Your instructions —
Every line below that carries the word "lines" needs to be copied.

[Entries shown — start]

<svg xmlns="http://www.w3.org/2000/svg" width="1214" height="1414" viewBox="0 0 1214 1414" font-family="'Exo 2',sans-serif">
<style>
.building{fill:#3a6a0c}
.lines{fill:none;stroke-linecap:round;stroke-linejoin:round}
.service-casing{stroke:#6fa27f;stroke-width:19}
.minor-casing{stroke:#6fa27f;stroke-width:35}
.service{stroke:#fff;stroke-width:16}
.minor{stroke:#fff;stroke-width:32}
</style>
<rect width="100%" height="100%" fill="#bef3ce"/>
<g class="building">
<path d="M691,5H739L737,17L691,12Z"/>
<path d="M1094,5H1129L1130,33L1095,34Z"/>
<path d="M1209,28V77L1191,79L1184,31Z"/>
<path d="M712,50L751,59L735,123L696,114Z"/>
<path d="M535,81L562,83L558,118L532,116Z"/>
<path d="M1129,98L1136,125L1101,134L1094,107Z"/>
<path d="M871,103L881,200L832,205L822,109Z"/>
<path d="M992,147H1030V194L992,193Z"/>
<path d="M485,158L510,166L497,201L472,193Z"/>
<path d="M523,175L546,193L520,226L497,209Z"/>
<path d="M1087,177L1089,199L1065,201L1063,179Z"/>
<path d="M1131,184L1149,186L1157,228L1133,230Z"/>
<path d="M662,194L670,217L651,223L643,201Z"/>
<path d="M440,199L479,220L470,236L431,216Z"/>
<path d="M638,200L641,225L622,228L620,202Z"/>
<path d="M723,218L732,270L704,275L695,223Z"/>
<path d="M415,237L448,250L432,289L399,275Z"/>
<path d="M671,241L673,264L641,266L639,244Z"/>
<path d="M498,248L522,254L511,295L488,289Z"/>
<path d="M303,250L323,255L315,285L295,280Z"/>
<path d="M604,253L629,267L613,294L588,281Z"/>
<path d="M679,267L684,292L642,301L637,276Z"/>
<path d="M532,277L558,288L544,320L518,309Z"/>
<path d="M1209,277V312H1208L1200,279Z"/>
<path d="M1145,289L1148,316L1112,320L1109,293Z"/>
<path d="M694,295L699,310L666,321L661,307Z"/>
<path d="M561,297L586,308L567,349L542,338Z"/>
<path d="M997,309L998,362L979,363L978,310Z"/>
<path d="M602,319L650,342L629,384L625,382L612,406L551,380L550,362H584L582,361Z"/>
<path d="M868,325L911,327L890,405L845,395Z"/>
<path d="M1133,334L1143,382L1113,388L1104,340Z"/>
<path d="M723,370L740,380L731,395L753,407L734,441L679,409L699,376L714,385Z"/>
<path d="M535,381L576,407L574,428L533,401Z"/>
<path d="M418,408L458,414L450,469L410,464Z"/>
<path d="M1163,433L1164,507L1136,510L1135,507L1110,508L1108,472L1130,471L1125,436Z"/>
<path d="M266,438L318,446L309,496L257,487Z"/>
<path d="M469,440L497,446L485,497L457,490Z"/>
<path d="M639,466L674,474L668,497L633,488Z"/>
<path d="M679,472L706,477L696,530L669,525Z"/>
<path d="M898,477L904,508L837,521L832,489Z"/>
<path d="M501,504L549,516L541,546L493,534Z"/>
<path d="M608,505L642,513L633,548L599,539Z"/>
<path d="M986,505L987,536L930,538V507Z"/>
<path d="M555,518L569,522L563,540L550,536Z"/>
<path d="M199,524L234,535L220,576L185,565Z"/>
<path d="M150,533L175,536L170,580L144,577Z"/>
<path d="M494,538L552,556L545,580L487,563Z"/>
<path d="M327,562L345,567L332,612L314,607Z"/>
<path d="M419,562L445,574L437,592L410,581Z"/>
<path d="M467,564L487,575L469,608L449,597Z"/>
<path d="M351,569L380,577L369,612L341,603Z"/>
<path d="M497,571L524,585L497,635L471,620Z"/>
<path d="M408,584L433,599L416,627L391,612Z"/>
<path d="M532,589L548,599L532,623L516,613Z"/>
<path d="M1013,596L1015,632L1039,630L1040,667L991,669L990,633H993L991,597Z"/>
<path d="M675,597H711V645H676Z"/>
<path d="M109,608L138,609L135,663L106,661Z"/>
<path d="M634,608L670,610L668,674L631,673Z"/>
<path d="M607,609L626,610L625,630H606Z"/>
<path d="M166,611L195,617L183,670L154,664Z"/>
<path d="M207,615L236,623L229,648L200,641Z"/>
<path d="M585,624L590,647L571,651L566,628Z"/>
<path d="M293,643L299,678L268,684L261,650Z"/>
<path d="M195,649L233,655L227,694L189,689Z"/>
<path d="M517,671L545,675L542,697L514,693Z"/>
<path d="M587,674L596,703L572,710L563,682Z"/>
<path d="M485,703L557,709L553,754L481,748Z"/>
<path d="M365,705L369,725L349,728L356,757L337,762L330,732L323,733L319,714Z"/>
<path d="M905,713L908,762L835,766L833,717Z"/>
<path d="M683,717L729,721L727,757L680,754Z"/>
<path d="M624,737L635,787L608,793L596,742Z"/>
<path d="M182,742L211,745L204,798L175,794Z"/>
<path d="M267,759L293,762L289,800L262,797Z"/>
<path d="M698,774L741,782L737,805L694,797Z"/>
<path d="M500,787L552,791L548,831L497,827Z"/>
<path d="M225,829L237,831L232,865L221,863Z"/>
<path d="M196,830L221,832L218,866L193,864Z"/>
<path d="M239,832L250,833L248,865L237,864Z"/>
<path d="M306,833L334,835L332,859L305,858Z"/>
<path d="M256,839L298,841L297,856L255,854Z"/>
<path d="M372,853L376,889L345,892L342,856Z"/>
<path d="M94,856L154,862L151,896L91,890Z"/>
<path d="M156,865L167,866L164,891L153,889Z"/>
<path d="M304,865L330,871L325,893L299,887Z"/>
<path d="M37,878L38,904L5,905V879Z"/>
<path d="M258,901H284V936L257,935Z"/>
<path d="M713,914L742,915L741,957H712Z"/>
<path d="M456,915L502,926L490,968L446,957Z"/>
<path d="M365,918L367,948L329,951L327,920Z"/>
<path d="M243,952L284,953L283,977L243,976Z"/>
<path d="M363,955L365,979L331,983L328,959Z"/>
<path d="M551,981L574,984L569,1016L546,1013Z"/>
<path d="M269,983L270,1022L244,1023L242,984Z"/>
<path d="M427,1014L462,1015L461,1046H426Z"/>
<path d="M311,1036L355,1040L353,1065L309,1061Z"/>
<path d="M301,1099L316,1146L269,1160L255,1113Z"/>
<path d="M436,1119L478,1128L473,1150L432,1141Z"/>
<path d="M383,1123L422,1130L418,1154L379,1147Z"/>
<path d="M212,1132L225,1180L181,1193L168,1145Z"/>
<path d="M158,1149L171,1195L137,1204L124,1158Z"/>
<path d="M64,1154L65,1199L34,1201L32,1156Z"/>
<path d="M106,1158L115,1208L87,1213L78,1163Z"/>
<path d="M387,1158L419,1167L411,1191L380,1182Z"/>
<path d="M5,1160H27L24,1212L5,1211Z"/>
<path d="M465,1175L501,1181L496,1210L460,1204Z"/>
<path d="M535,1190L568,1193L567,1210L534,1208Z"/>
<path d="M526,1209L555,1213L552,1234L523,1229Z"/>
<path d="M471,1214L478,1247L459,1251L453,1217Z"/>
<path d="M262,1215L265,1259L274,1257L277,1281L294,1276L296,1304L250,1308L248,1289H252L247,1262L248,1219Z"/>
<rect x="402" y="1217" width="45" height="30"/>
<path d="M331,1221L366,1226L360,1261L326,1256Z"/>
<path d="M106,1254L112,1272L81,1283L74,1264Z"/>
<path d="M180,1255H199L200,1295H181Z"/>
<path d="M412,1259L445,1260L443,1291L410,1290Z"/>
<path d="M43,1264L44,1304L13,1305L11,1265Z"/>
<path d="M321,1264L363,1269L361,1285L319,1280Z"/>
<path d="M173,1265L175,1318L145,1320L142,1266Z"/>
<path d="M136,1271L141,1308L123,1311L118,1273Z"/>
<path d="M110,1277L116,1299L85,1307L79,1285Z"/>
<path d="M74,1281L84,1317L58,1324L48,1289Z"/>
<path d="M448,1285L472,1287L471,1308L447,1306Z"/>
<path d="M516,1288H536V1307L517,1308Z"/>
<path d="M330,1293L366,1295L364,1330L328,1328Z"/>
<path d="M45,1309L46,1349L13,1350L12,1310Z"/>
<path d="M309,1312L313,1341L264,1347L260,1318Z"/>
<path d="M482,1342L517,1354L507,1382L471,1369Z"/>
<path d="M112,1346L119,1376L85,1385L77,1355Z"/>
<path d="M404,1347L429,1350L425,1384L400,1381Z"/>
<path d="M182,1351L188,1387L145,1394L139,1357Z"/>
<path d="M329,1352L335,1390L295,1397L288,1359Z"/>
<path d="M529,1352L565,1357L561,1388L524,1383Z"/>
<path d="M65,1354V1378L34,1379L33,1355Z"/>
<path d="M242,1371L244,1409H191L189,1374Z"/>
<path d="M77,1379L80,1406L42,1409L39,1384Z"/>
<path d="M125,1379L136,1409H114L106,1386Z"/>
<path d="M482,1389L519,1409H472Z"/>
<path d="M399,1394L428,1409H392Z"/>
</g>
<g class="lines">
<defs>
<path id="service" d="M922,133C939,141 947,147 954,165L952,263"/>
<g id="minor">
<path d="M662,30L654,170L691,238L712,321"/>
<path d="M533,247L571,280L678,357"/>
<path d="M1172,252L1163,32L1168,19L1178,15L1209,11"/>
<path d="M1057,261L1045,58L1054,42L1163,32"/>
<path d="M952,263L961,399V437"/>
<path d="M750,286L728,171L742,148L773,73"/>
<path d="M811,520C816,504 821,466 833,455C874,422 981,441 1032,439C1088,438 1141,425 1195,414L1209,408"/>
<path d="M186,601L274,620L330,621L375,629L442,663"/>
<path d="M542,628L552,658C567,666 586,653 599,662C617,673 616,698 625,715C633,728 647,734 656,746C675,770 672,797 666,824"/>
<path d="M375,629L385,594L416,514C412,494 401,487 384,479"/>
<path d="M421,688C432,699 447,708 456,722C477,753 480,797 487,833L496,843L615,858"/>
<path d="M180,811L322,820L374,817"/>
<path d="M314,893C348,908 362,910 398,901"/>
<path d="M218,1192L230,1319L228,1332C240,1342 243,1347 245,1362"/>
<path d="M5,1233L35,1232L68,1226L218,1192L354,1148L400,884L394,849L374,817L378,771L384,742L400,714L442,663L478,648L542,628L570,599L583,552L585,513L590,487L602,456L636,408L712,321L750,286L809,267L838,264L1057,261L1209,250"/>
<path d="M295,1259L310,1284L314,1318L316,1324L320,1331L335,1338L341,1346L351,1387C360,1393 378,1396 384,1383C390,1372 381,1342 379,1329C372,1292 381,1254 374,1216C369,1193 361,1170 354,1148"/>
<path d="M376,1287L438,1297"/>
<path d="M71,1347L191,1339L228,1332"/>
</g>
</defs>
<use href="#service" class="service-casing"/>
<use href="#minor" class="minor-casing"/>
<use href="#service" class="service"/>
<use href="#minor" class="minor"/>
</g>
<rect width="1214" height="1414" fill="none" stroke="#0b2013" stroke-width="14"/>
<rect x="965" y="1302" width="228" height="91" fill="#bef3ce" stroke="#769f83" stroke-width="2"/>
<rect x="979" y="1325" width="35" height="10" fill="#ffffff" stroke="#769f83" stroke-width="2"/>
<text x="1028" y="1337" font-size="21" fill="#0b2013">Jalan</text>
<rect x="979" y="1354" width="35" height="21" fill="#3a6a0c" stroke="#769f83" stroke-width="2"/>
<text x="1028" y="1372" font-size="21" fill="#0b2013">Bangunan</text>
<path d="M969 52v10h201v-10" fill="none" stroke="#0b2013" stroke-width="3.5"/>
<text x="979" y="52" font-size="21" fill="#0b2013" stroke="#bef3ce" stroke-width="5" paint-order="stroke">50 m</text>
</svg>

[Entries shown — finish]

Your solution —
.lines{fill:none;stroke-linecap:round;stroke-linejoin:round}
<g class="lines">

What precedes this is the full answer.